What is your test setup for stopping and starting your app spring-music
how is the landscape configured. Do you use the multi-bucket-ali ops file ? How many CloudControllers VMs and CloudController_Worker VMs do you have ?
This happens with any app as the cleanup job running on the CloudController_Worker deletes all droplets so all "contrainer images" for all apps. Thus every app is unable to start once stopped/scaled or moved to another diego-cell.
HI @FloThinksPi Thanks for your feedback.
Thats the reason why we created the ruby snippet to reproduce the issue without any CF environment to make it much simpler.
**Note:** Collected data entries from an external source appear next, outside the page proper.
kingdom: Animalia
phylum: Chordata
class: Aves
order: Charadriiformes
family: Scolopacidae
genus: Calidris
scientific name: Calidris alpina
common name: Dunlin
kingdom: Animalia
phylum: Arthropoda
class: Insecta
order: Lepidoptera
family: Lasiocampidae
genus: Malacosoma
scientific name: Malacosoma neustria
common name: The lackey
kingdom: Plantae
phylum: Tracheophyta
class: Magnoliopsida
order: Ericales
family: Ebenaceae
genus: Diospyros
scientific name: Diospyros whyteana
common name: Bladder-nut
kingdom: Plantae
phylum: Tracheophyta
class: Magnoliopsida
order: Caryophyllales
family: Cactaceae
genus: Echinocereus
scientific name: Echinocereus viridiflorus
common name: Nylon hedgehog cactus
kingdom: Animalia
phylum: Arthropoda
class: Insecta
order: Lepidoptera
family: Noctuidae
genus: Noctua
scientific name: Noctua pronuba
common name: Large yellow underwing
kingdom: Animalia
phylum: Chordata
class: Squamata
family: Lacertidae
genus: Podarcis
We will loook into getting this to work on your machine.
I think @xiaozhu36 already has a CC_Worker VM, which is theoretically sufficient for the backgorund task. It's probably not because of the lack of CC_Worker VMs. The specific reason for not being able to reproduce our debug scenes, i also think, it's better to have call with @xiaozhu36. This is probably the quickest way to find out the problem.
Fixed by 0.3.17.
We have evaluated fog-aliyun v0.3.8 on our AlibabaCloud CF landscape and encountered some problems with the blobstore.
Setup: cf-deployment v12.39.0 capi-release 1.91.0-sap.2
The capi-release patched to use fog-aliyun in v0.3.8.
Deployment of Cloud Foundry is successful. A first push of an application also works. But after stopping and restarting and application, the droplets in the blobstore are deleted. Apps cannot be started any more.
We suspect that directory names are not correctly determined in this part of the coding: https://github.com/fog/fog-aliyun/blob/876e7c570eb082af06162d4fae992a5e69f7906a/lib/fog/aliyun/models/storage/files.rb#L23. It could be that the path to the "buildpack_cache" folder is incorrectly truncated and so parent folders are deleted as well. The "buildpack_cache" content is cleaned up by the cc-worker jobs.